REQUIRED WORK | Each line of the data below containing "their" needs to be listed.

[RECORDS PROVIDED Boundary: Start]

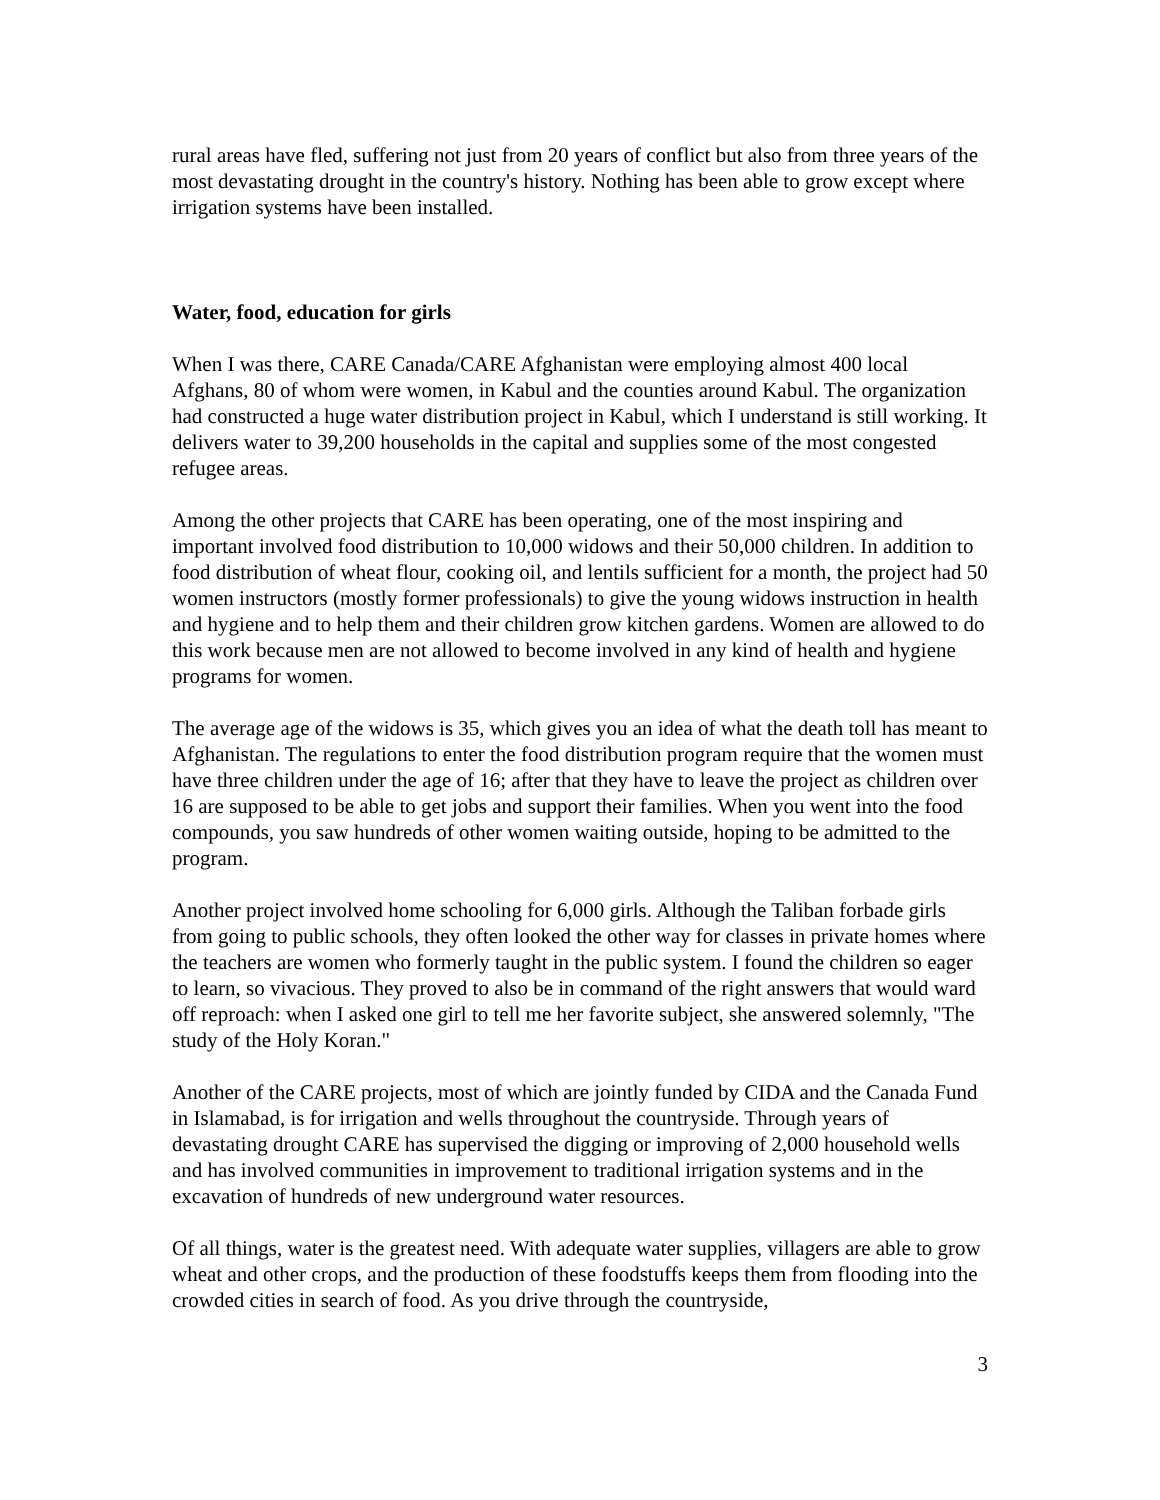rural areas have fled, suffering not just from 20 years of conflict but also from three years of the most devastating drought in the country's history. Nothing has been able to grow except where irrigation systems have been installed.
Water, food, education for girls
When I was there, CARE Canada/CARE Afghanistan were employing almost 400 local Afghans, 80 of whom were women, in Kabul and the counties around Kabul. The organization had constructed a huge water distribution project in Kabul, which I understand is still working. It delivers water to 39,200 households in the capital and supplies some of the most congested refugee areas.
Among the other projects that CARE has been operating, one of the most inspiring and important involved food distribution to 10,000 widows and their 50,000 children. In addition to food distribution of wheat flour, cooking oil, and lentils sufficient for a month, the project had 50 women instructors (mostly former professionals) to give the young widows instruction in health and hygiene and to help them and their children grow kitchen gardens. Women are allowed to do this work because men are not allowed to become involved in any kind of health and hygiene programs for women.
The average age of the widows is 35, which gives you an idea of what the death toll has meant to Afghanistan. The regulations to enter the food distribution program require that the women must have three children under the age of 16; after that they have to leave the project as children over 16 are supposed to be able to get jobs and support their families. When you went into the food compounds, you saw hundreds of other women waiting outside, hoping to be admitted to the program.
Another project involved home schooling for 6,000 girls. Although the Taliban forbade girls from going to public schools, they often looked the other way for classes in private homes where the teachers are women who formerly taught in the public system. I found the children so eager to learn, so vivacious. They proved to also be in command of the right answers that would ward off reproach: when I asked one girl to tell me her favorite subject, she answered solemnly, "The study of the Holy Koran."
Another of the CARE projects, most of which are jointly funded by CIDA and the Canada Fund in Islamabad, is for irrigation and wells throughout the countryside. Through years of devastating drought CARE has supervised the digging or improving of 2,000 household wells and has involved communities in improvement to traditional irrigation systems and in the excavation of hundreds of new underground water resources.
Of all things, water is the greatest need. With adequate water supplies, villagers are able to grow wheat and other crops, and the production of these foodstuffs keeps them from flooding into the crowded cities in search of food. As you drive through the countryside,
3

[RECORDS PROVIDED Boundary: End]

ANSWER BOX |
Among the other projects that CARE has been operating, one of the most inspiring and important involved food distribution to 10,000 widows and their 50,000 children. In addition to food distribution of wheat flour, cooking oil, and lentils sufficient for a month, the project had 50 women instructors (mostly former professionals) to give the young widows instruction in health and hygiene and to help them and their children grow kitchen gardens. Women are allowed to do this work because men are not allowed to become involved in any kind of health and hygiene programs for women.
The average age of the widows is 35, which gives you an idea of what the death toll has meant to Afghanistan. The regulations to enter the food distribution program require that the women must have three children under the age of 16; after that they have to leave the project as children over 16 are supposed to be able to get jobs and support their families. When you went into the food compounds, you saw hundreds of other women waiting outside, hoping to be admitted to the program.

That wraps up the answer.